Politique

Dans l’affaire des secrets sous-marins, le juge rejette l’accord de plaidoyer

La juge de district américaine Gina Groh a déclaré que bien qu’elle respecte généralement les accords de plaidoyer, dans ce cas, elle a déclaré que les options de condamnation étaient “étonnamment déficientes” compte tenu de la gravité des accusations.

Groh a déclaré que l’acte pour lequel le couple a plaidé coupable avait été commis “pour des raisons égoïstes et cupides, mais aurait pu causer beaucoup de tort” à la marine et à d’autres.

“Je ne trouve aucune raison justifiable d’accepter l’un ou l’autre de ces accords de plaidoyer”, a déclaré Groh.

Vêtu de combinaisons de prison orange et assis à des tables séparées, le couple a ensuite retiré séparément ses plaidoyers de culpabilité, ce qui a conduit Groh à fixer la date du procès au 17 janvier.

Les procureurs ont déclaré que Jonathan Toebbe avait abusé de son accès aux informations top secrètes du gouvernement et vendu à plusieurs reprises des détails sur les éléments de conception et les caractéristiques de performance des sous-marins de la classe Virginia à quelqu’un qu’il croyait être un représentant d’un gouvernement étranger mais qui était en fait un agent infiltré du FBI.

Diana Toebbe, qui enseignait dans une école privée du Maryland au moment de l’arrestation du couple en octobre dernier, a été accusée d’avoir fait le guet à plusieurs endroits préétablis “de dead-drop” où des cartes mémoire contenant les informations secrètes ont été laissées.

Les cartes mémoire étaient des appareils dissimulés dans des objets tels qu’un emballage de chewing-gum et un sandwich au beurre de cacahuète. Le couple a été arrêté après avoir placé une carte mémoire dans un endroit sans issue du comté de Jefferson, en Virginie-Occidentale.

Aucune des informations n’a été classée top secret ou secret, relevant d’une troisième catégorie considérée comme confidentielle, selon des témoignages mardi.

Le FBI a déclaré que le stratagème avait commencé en avril 2020, lorsque Jonathan Toebbe a envoyé un paquet de documents de la Marine à un gouvernement étranger et a écrit qu’il était intéressé à vendre à ce pays des manuels d’exploitation, des rapports de performance et d’autres informations sensibles. Il a inclus dans le colis, qui avait une adresse de retour à Pittsburgh, des instructions à son supposé contact sur la façon d’établir une relation secrète avec lui, ont déclaré les procureurs.
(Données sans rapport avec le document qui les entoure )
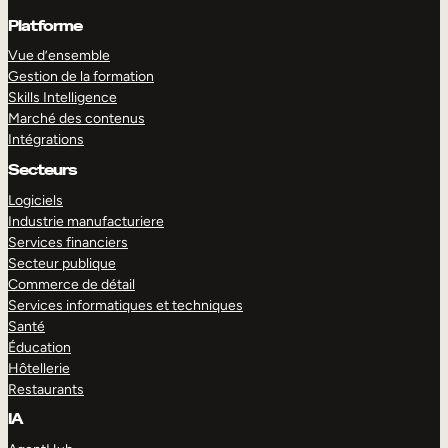
Platforme
Vue d’ensemble
Gestion de la formation
Skills Intelligence
Marché des contenus
Intégrations
Secteurs
Logiciels
Industrie manufacturiere
Services financiers
Secteur publique
Commerce de détail
Services informatiques et techniques
Santé
Éducation
Hôtellerie
Restaurants
IA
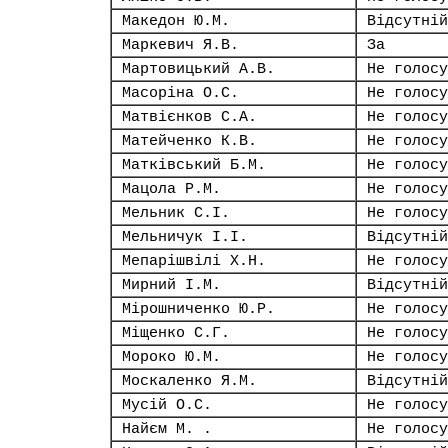
Македон Ю.М.
Відсутній
Маркевич Я.В.
За
Мартовицький А.В.
Не голосу
Масоріна О.С.
Не голосу
Матвієнков С.А.
Не голосу
Матейченко К.В.
Не голосу
Матківський Б.М.
Не голосу
Мацола Р.М.
Не голосу
Мельник С.І.
Не голосу
Мельничук І.І.
Відсутній
Мепарішвілі Х.Н.
Не голосу
Мирний І.М.
Відсутній
Мірошниченко Ю.Р.
Не голосу
Міщенко С.Г.
Не голосу
Мороко Ю.М.
Не голосу
Москаленко Я.М.
Відсутній
Мусій О.С.
Не голосу
Найєм М. .
Не голосу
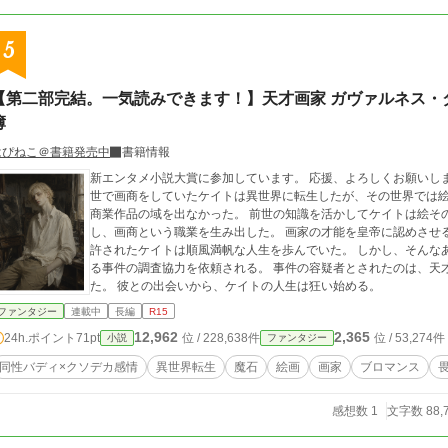
があると知り、激怒。さらに、他にも複数の不正が発覚し、さら
そんな危ういギアディス王国に見切りをつけた元教え子たちは、
5
く。 こうして、小国の離島でのんびりとした開拓生活を希望す
集まりつつあった……
【第二部完結。一気読みできます！】天才画家 ガヴァルネス・
簿
はぴねこ＠書籍発売中
書籍情報
新エンタメ小説大賞に参加しています。 応援、よろしくお願いします
世で画商をしていたケイトは異世界に転生したが、その世界では
商業作品の域を出なかった。 前世の知識を活かしてケイトは絵そのものに価値を持たせ、芸術家という地位を確立
し、画商という職業を生み出した。 画家の才能を皇帝に認めさせることに成功し、自身は画商として名乗ることを
許されたケイトは順風満帆な人生を歩んでいた。 しかし、そんなある日、魔法警団の憲兵がケイトの元を訪れ、あ
る事件の調査協力を依頼される。 事件の容疑者とされたのは、天
た。 彼との出会いから、ケイトの人生は狂い始める。
ファンタジー
連載中
長編
R15
12,962
2,365
24h.ポイント
71pt
位 / 228,638件
位 / 53,274件
小説
ファンタジー
同性バディ×クソデカ感情
異世界転生
魔石
絵画
画家
ブロマンス
感想数 1
文字数 88,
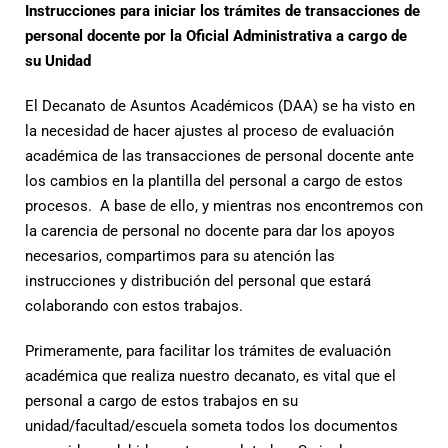
Instrucciones para iniciar los trámites de transacciones de
personal docente por la Oficial Administrativa a cargo de
su Unidad
El Decanato de Asuntos Académicos (DAA) se ha visto en
la necesidad de hacer ajustes al proceso de evaluación
académica de las transacciones de personal docente ante
los cambios en la plantilla del personal a cargo de estos
procesos. A base de ello, y mientras nos encontremos con
la carencia de personal no docente para dar los apoyos
necesarios, compartimos para su atención las
instrucciones y distribución del personal que estará
colaborando con estos trabajos.
Primeramente, para facilitar los trámites de evaluación
académica que realiza nuestro decanato, es vital que el
personal a cargo de estos trabajos en su
unidad/facultad/escuela someta todos los documentos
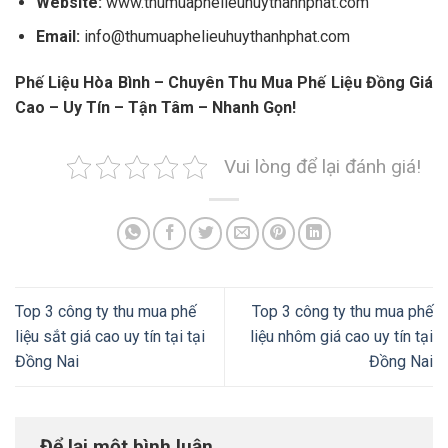
Website:
www.thumuaphelieuhuythanhphat.com
Email:
info@thumuaphelieuhuythanhphat.com
Phế Liệu Hòa Bình – Chuyên Thu Mua Phế Liệu Đồng Giá
Cao – Uy Tín – Tận Tâm – Nhanh Gọn!
Vui lòng để lại đánh giá!
Top 3 công ty thu mua phế
Top 3 công ty thu mua phế
liệu sắt giá cao uy tín tại tại
liệu nhôm giá cao uy tín tại
Đồng Nai
Đồng Nai
Để lại một bình luận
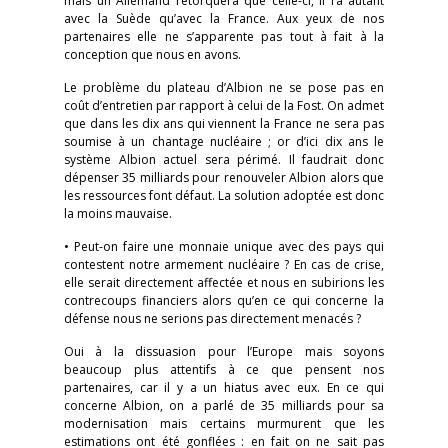
mais un Allemand rétorquera que celle-ci, il l’a autant
avec la Suède qu’avec la France. Aux yeux de nos
partenaires elle ne s’apparente pas tout à fait à la
conception que nous en avons.
Le problème du plateau d’Albion ne se pose pas en
coût d’entretien par rapport à celui de la Fost. On admet
que dans les dix ans qui viennent la France ne sera pas
soumise à un chantage nucléaire ; or d’ici dix ans le
système Albion actuel sera périmé. Il faudrait donc
dépenser 35 milliards pour renouveler Albion alors que
les ressources font défaut. La solution adoptée est donc
la moins mauvaise.
• Peut-on faire une monnaie unique avec des pays qui
contestent notre armement nucléaire ? En cas de crise,
elle serait directement affectée et nous en subirions les
contrecoups financiers alors qu’en ce qui concerne la
défense nous ne serions pas directement menacés ?
Oui à la dissuasion pour l’Europe mais soyons
beaucoup plus attentifs à ce que pensent nos
partenaires, car il y a un hiatus avec eux. En ce qui
concerne Albion, on a parlé de 35 milliards pour sa
modernisation mais certains murmurent que les
estimations ont été gonflées : en fait on ne sait pas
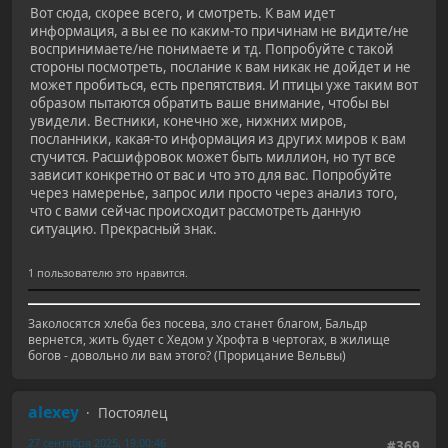
Вот сюда, скорее всего, и смотреть. К вам идет
информация, а вы ее по каким-то причинам не видите/не
воспринимаете/не понимаете и тд. Попробуйте с такой
стороны посмотреть, послание к вам никак не дойдет и не
может пробиться, есть препятствия. И птицы уже таким вот
образом пытаются обратить ваше внимание, чтобы вы
увидели. Вестники, конечно же, нижних миров,
посланники, какая-то информация из других миров к вам
стучится. Расшифровок может быть миллион, но тут все
зависит конкретно от вас и что это для вас. Попробуйте
через намеренье, запрос или просто через анализ того,
что с вами сейчас происходит рассмотреть данную
ситуацию. Прекрасный знак.
1 пользователю это нравится.
Заколосятся хлеба без посева, зло станет благом, Бальдр
вернется, жить будет с Хедом у Хрофта в чертогах, в жилище
богов - довольно ли вам этого? (Прорицание Вельвы)
alexey
Постоялец
27 сентября 2025, 19:00:46
#369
Ce colis a été obtenu par le FBI en décembre 2020 par l’intermédiaire de son bureau d’attaché juridique dans le pays étranger non spécifié. Cela a déclenché une opération d’infiltration de plusieurs mois au cours de laquelle un agent se faisant passer pour un représentant d’un pays étranger a pris contact avec Toebbe, payant finalement 100 000 $ en crypto-monnaie en échange des informations que Toebbe offrait.

Jonathan Toebbe, qui détenait une habilitation de sécurité top secret par le biais du ministère de la Défense, avait accepté dans le cadre de l’accord de plaidoyer d’aider les fonctionnaires fédéraux à localiser et à récupérer toutes les informations classifiées en sa possession, ainsi que la crypto-monnaie qui lui a été versée.

Le pays auquel Jonathan Toebbe cherchait à vendre les informations n’a pas été identifié dans les documents judiciaires et n’a pas été divulgué au tribunal.

Les agents du FBI qui ont fouillé le domicile du couple ont trouvé un sac poubelle contenant des documents déchiquetés, des milliers de dollars en espèces, des passeports valides pour enfants et un “go-bag” contenant une clé USB et des gants en latex, selon un témoignage du tribunal l’année dernière.

Lors d’une audience en décembre 2021, les avocats de Diana Toebbe ont démenti les affirmations de l’accusation citant des messages de 2019 échangés par le couple dans lesquels elle avait envisagé de fuir les États-Unis pour éviter d’être arrêtée. Au lieu de cela, la défense a déclaré que c’était le mépris du président de l’époque, Donald Trump, qui était à l’origine des plans d’émigration du couple.